> **AIM**: In the passage on Burns's early education, why does Burns say he still keeps a sharp look-out in suspicious places during his nighttime walks?

> **SELECTED EXTRACT**:
## begin

So far the education gained by Burns from his schoolmasters and his father had been almost exclusively moral and intellectual. It was in less formal ways that his imagination was fed. From his mother he had heard from infancy the ballads, legends, and songs that were traditionary among the peasantry; and the influence of these was re-enforced by a certain Betty Davidson, an unfortunate relative of his mother's to whom the family gave shelter for a time.

“In my infant and boyish days, too,” he writes in the letter to Doctor Moore already quoted, “I owed much to an old maid of my mother's, remarkable for her ignorance, credulity, and superstition. She had, I suppose, the largest collection in the country, of tales and songs concerning devils, ghosts, fairies, brownies, witches, warlocks, spunkies, kelpies, elf-candles, dead-lights, wraiths, apparitions, cantraips, enchanted towers, giants, dragons, and other trumpery. This cultivated the latent seeds of Poesy; but had so strong an effect on my imagination, that to this hour, in my nocturnal rambles, I sometimes keep a sharp look-out in suspicious places; and though nobody can be more sceptical in these matters than I, yet it often takes an effort of philosophy to shake off these idle terrors.”

## end

> **DATASET RECORDS**:
## begin

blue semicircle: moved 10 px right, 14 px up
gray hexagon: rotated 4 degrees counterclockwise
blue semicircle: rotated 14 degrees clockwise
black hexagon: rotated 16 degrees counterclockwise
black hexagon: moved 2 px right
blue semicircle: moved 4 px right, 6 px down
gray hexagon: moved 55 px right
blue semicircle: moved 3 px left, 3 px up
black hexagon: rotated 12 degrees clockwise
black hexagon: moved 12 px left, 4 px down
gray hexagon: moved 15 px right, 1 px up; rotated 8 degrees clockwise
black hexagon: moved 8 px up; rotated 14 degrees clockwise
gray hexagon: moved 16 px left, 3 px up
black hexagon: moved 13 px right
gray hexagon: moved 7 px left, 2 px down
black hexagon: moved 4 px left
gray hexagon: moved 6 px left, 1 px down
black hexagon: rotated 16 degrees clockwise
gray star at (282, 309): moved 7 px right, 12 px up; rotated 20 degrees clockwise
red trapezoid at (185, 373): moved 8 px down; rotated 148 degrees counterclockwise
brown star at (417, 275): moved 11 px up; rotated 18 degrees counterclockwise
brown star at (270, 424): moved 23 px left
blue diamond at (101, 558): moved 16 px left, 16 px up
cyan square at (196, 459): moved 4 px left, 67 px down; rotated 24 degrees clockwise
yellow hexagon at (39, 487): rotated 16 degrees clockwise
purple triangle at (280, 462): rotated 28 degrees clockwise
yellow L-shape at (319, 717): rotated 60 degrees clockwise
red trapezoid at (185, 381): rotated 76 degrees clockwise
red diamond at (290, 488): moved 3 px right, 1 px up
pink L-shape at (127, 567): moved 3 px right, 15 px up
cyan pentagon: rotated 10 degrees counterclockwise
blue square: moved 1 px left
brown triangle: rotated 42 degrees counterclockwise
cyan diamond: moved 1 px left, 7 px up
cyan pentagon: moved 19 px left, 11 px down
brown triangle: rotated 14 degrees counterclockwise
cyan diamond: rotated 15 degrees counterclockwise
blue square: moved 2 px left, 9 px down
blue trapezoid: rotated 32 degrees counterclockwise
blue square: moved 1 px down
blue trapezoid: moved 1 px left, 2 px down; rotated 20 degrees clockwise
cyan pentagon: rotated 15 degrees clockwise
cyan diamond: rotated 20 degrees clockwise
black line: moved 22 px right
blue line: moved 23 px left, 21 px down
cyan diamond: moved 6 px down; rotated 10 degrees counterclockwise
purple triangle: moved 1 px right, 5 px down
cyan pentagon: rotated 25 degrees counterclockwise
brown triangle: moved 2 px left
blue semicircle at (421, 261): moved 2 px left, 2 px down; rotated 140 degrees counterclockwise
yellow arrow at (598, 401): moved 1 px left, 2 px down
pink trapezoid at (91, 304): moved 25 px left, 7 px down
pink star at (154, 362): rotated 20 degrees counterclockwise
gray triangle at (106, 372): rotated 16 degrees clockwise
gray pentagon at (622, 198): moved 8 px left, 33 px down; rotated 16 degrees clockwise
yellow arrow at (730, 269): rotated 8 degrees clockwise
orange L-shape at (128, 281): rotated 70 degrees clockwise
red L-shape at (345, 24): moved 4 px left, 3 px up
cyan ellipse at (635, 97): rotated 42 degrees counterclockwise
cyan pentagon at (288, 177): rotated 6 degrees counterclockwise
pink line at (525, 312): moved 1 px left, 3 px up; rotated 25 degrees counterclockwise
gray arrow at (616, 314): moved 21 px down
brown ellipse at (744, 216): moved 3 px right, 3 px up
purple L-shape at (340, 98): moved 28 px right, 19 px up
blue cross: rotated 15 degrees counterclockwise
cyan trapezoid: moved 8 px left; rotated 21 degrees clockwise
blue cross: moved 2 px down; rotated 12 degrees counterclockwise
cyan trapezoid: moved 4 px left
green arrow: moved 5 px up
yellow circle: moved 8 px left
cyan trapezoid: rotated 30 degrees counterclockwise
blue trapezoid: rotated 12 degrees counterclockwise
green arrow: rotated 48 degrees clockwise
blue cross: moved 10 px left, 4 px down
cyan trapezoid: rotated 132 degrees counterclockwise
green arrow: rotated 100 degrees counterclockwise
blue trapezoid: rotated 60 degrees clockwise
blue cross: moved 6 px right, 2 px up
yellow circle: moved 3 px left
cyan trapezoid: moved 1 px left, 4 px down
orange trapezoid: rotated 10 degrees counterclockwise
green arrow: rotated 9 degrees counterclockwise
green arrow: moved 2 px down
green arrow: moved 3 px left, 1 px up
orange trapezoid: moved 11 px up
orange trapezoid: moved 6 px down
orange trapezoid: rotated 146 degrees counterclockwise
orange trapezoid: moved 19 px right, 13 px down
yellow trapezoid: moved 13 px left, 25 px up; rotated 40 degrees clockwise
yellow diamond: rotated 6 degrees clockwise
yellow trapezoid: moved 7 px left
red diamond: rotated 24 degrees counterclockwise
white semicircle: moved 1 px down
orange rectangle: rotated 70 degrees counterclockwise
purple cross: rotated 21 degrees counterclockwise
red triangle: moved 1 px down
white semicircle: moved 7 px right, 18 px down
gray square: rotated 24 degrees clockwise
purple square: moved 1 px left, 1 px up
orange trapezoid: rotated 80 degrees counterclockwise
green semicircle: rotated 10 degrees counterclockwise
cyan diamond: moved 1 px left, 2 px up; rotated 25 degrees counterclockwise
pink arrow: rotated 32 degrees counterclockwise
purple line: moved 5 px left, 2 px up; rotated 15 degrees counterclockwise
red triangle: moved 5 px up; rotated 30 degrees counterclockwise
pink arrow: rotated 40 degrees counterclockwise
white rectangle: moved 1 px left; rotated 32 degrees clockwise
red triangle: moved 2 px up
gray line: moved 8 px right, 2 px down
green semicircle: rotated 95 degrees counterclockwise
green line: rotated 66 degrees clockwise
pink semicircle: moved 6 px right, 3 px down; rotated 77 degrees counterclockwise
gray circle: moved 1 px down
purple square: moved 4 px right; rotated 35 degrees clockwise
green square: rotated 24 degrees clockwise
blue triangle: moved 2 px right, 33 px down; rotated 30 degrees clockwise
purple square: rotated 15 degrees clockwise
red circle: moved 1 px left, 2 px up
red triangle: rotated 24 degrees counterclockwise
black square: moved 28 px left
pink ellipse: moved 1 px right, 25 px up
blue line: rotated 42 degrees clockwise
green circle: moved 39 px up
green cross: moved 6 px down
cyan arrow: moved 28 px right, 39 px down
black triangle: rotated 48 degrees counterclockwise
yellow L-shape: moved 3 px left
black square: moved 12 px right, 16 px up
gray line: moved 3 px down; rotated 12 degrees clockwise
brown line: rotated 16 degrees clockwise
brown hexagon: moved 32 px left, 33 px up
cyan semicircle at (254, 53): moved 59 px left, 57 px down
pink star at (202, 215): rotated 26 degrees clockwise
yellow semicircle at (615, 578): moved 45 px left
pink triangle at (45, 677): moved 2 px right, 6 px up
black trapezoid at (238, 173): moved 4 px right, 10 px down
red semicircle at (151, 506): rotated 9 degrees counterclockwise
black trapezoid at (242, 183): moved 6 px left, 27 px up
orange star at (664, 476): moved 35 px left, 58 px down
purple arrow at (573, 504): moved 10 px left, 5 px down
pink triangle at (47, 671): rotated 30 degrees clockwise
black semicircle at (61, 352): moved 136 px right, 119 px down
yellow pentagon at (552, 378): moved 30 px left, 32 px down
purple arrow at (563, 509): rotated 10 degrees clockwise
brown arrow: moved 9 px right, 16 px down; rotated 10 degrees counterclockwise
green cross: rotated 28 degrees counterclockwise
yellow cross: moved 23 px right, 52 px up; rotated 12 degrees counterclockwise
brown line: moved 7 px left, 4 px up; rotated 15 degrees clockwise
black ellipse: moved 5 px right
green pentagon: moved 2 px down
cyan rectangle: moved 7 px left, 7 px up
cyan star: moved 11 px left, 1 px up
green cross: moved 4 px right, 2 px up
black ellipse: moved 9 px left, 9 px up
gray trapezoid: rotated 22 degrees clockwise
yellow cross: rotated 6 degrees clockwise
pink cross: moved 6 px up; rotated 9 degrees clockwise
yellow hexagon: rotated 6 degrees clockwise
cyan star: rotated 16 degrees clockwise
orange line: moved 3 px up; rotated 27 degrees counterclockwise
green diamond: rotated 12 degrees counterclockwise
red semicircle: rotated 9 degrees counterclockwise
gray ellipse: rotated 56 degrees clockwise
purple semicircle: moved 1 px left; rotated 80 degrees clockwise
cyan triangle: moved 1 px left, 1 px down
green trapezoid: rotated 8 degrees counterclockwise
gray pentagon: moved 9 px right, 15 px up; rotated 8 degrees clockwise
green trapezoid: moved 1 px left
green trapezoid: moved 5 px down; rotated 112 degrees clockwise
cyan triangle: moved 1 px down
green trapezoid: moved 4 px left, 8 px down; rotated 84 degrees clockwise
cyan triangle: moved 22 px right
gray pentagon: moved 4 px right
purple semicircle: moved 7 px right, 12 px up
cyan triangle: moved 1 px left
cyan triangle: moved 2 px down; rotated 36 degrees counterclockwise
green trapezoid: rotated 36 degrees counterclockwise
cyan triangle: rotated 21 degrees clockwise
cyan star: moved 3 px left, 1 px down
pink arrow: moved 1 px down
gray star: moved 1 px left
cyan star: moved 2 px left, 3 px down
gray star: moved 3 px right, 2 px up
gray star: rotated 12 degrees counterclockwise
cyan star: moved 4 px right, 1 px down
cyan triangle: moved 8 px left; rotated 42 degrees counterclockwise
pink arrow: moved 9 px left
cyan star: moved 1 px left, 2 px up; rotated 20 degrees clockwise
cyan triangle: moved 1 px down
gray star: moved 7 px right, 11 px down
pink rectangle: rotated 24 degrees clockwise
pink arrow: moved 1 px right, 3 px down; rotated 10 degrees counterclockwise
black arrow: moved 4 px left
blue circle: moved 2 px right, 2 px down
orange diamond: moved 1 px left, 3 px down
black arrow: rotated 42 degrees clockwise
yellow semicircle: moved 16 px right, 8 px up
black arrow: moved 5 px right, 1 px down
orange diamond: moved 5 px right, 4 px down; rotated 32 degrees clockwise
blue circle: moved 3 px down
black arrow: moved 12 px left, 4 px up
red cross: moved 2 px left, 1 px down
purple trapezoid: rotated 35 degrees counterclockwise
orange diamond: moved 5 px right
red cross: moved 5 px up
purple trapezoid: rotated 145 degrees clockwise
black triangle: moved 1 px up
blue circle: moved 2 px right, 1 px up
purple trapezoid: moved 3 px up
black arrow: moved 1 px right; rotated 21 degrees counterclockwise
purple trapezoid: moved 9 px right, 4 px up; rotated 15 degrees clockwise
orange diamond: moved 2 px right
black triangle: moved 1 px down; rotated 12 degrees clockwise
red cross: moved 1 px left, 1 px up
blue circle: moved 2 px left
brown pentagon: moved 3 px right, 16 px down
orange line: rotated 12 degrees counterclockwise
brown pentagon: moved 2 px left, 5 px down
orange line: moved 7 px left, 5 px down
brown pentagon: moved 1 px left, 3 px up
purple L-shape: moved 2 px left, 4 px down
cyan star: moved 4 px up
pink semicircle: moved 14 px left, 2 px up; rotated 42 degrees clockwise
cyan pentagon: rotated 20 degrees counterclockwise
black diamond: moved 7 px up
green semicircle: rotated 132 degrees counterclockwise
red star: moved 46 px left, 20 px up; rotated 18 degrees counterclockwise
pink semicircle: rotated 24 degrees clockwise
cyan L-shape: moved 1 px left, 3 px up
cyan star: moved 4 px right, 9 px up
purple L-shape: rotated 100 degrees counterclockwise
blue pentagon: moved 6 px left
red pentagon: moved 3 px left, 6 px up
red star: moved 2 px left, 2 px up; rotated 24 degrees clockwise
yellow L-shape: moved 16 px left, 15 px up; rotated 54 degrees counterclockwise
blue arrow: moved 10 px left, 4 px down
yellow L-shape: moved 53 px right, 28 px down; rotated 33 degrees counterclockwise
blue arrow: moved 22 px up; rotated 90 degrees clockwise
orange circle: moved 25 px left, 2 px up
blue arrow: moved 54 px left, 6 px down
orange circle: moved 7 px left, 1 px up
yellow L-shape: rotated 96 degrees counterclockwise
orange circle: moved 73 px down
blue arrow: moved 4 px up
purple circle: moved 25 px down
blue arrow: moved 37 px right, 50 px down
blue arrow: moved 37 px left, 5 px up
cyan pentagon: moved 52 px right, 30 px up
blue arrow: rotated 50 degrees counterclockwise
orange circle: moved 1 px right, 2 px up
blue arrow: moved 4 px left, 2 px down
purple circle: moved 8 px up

## end

> **RESULT**: The tales and songs of devils, ghosts, witches and the like that he heard as a boy from an old maid of his mother's had so strong an effect on his imagination that they stayed with him. Though he is as skeptical about such things as anyone, it often takes an effort of philosophy to shake off these idle terrors.